En réaction aux résultats décevants des tests en littératie et en mathématiques, le gouvernement de l’Ontario a annoncé l’examen du système de tests normalisés de la province, l’OQRE (Office de la qualité et de la responsabilité en éducation). Au lieu de chercher des explications vagues aux faibles notes obtenues aux tests, le gouvernement devrait plutôt se concentrer sur la base, à savoir réduire et plafonner la taille des classes.
S’appuyant sur les meilleures données disponibles, les tableaux ci-dessous présentent un portrait ventilé des tailles des classes à l’échelle de la province, des conseils scolaires et des écoles de la première à la quatrième année.
Durant l’année scolaire 2024-2025, seulement 52 pour cent des classes de la quatrième à la huitième année comptaient moins de 25 élèves, 45 pour cent en comptaient de 25 à 29 et quatre pour cent comptaient plus de 30 élèves.
Quatre pour cent peut paraître peu, mais dans le grand système d’éducation de l’Ontario, ce pourcentage signifie que près de 1 100 classes de la quatrième à la huitième année dans la province comptent plus de 30 élèves.
Certains conseils scolaires sont plus touchés que d’autres.
Dans le conseil scolaire du district de Toronto, 42 pour cent des classes de la quatrième à la huitième année (1 420 classes) comptaient de 25 à 29 élèves et 9 pour cent (313 classes), 30 élèves ou plus.
D’autre part, le conseil scolaire catholique du district de Nipissing-Parry Sound affichait le pourcentage le plus élevé de classes dans la province avec plus de 30 élèves: soit 21 pour cent même si au total, il ne représentait qu’un petit nombre de classes, soit dix.
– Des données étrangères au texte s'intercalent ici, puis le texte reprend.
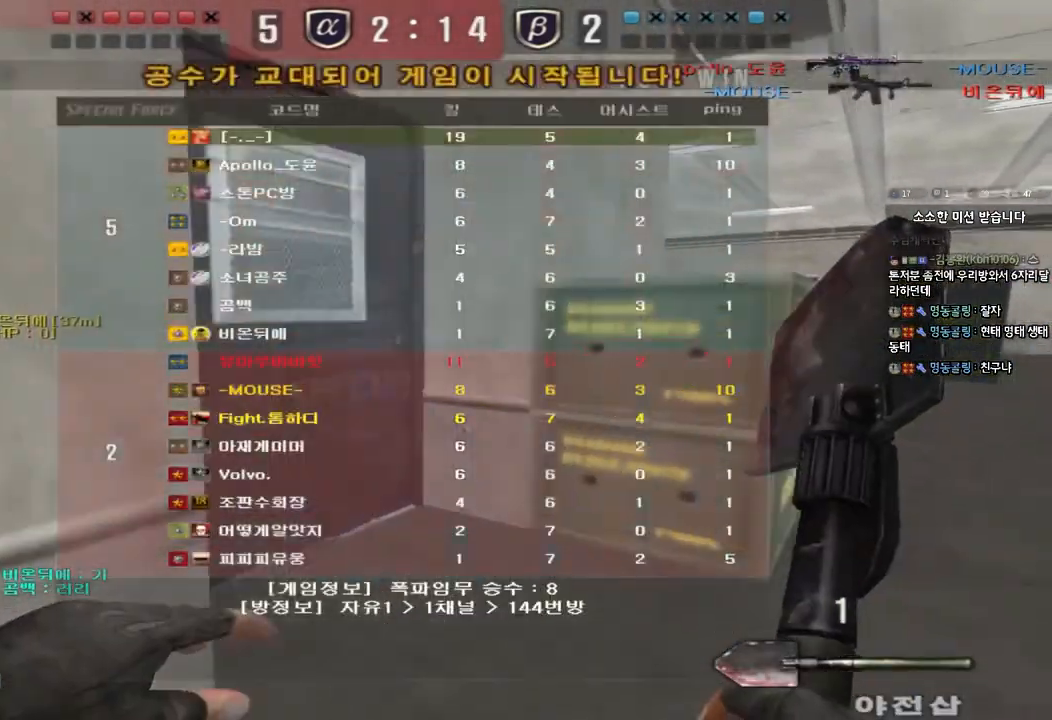
{"keys": ["a", "w"], "events": [[33, "w", "down"], [50, "d", "down"], [67, "ctrl", "up"], [200, "d", "up"], [233, "tab", "up"], [350, "a", "down"]]}
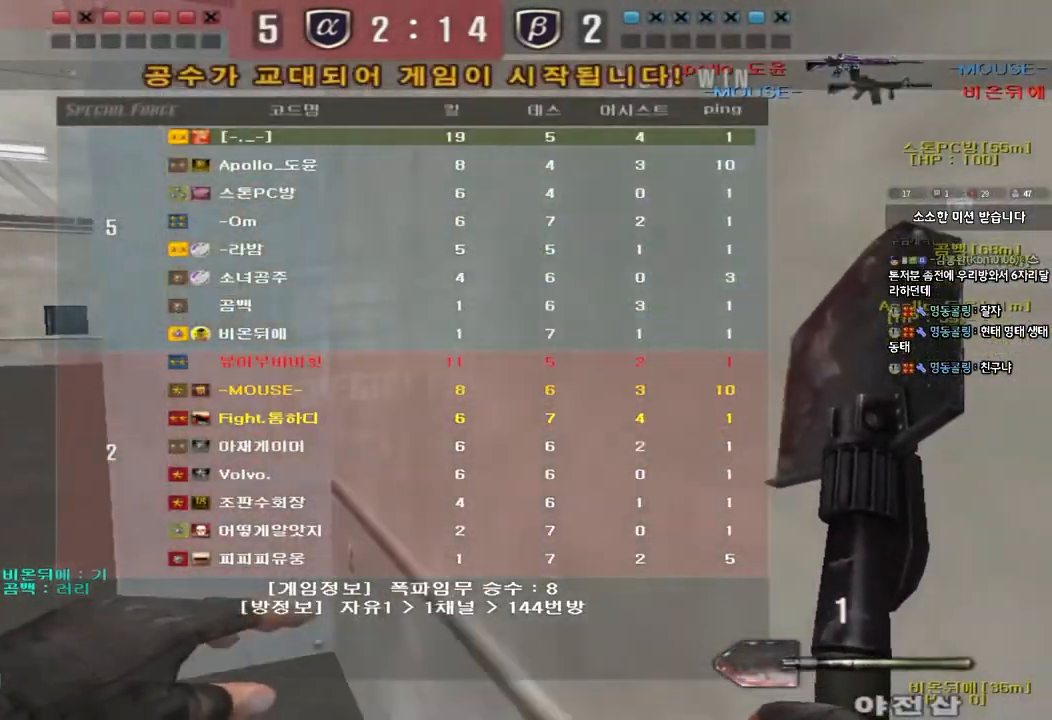
{"keys": ["a", "w"], "events": []}
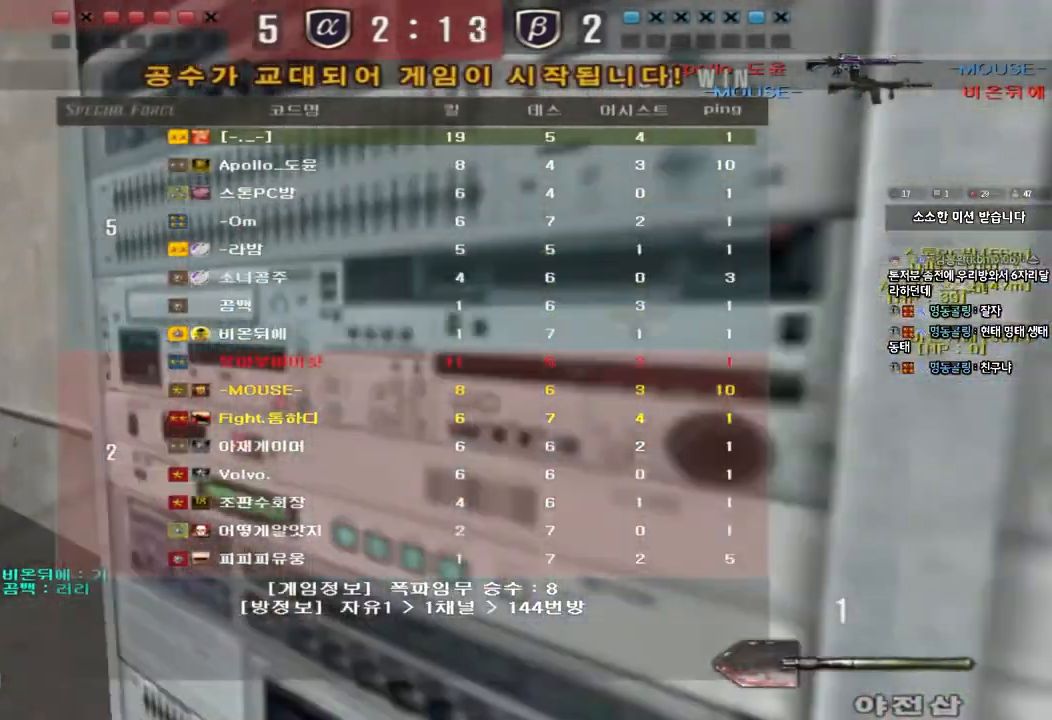
{"keys": ["a", "w"], "events": []}
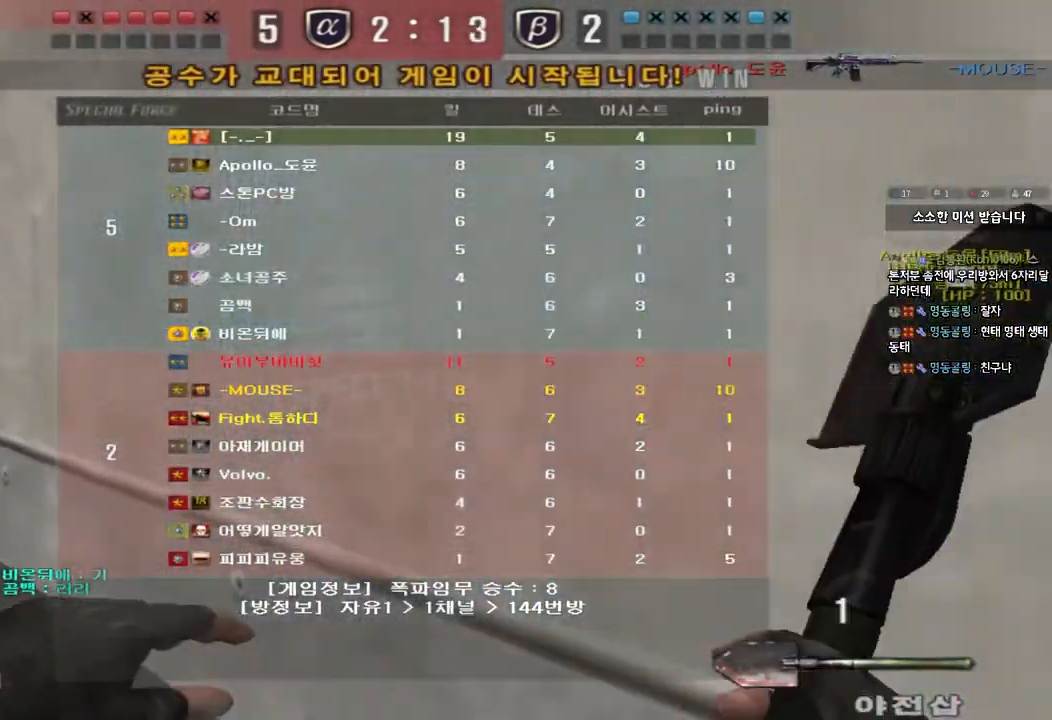
{"keys": ["a", "w"], "events": []}
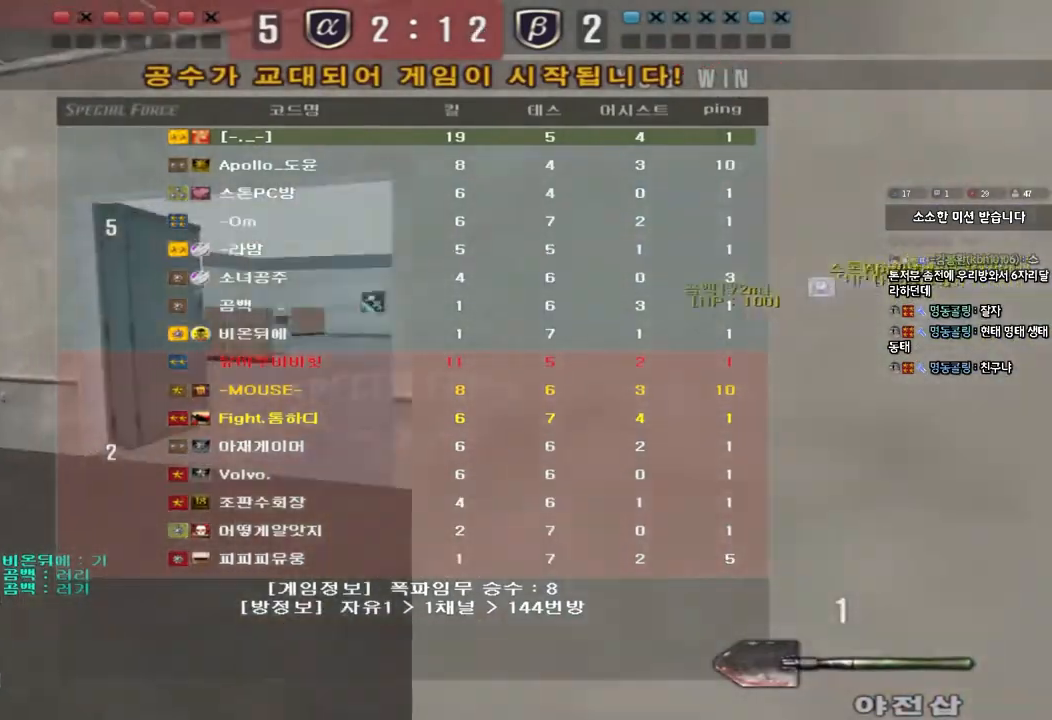
{"keys": ["a", "w"], "events": []}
Comment se fait-il qu’un si grand nombre de classes excèdent les limites connues?
Les parents se font dire que la taille des classes est limitée à 20 élèves de la première à la troisième année, à 24,5 élèves de la quatrième à la huitième année et à 23 élèves de la neuvième à la douzième année. Or, leurs enfants sont dans des classes qui excèdent de beaucoup ces limites, tout comme la moitié des enfants de la province. Comment est-ce possible?
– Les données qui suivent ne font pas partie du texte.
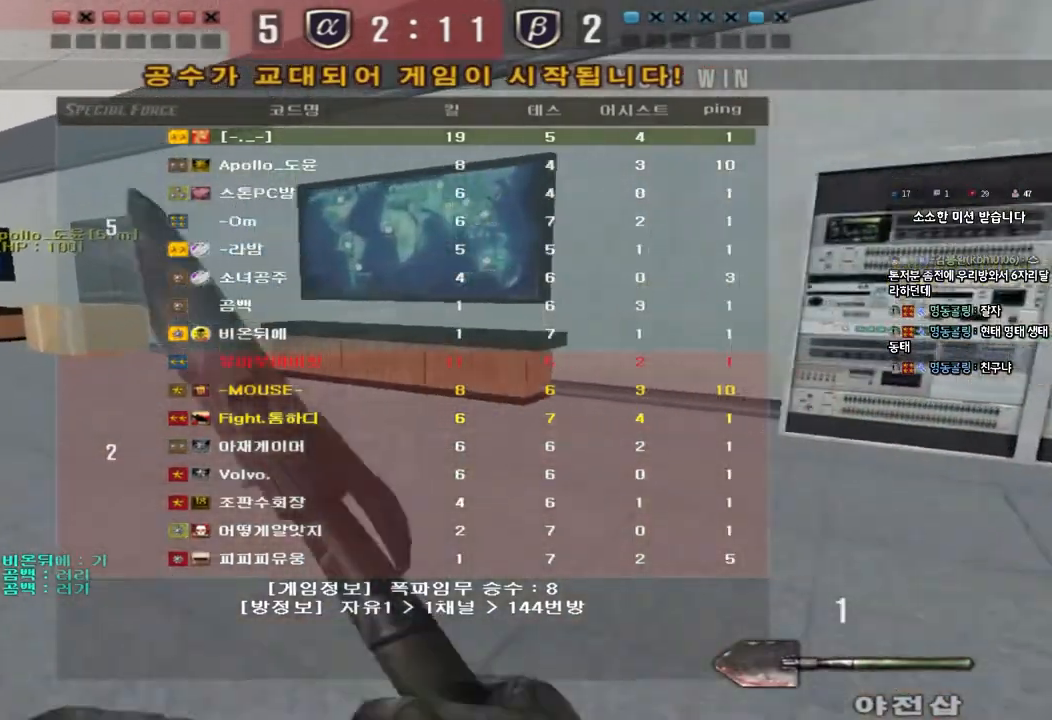
{"keys": ["a", "w"], "events": []}
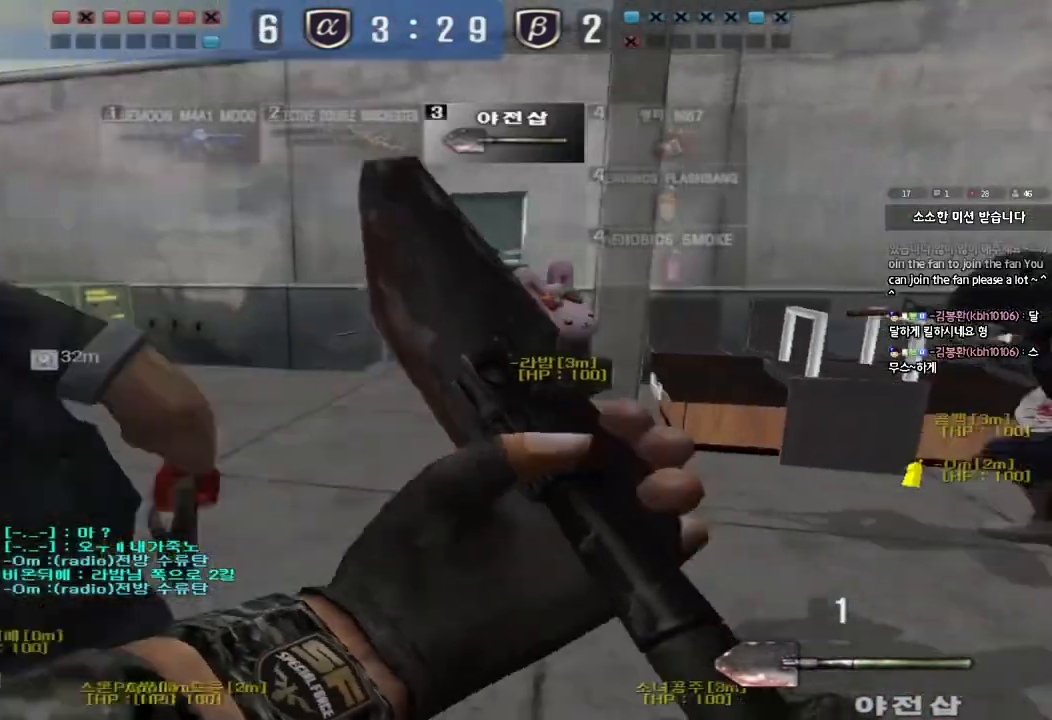
{"keys": ["a", "w"], "events": []}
La réponse courte: ce sont les plafonds des classes.
Seules les classes de la première à la troisième année ont des plafonds fermes. Dans tous les conseils scolaires de l’Ontario, 90 pour cent des classes doivent avoir 20 élèves ou moins et les dix pour cent qui restent peuvent en avoir jusqu’à 23.
Pour les classes de la neuvième à la douzième année, le ministère subventionne la taille des classes à raison de 23 élèves en moyenne et les conseils scolaires sont tenus de respecter cette moyenne générale. Dans la plupart des matières, les tailles des classes ont des limites maximums, traditionnellement négociées à l’échelle locale entre les syndicats d’enseignant-e-s et les conseils scolaires.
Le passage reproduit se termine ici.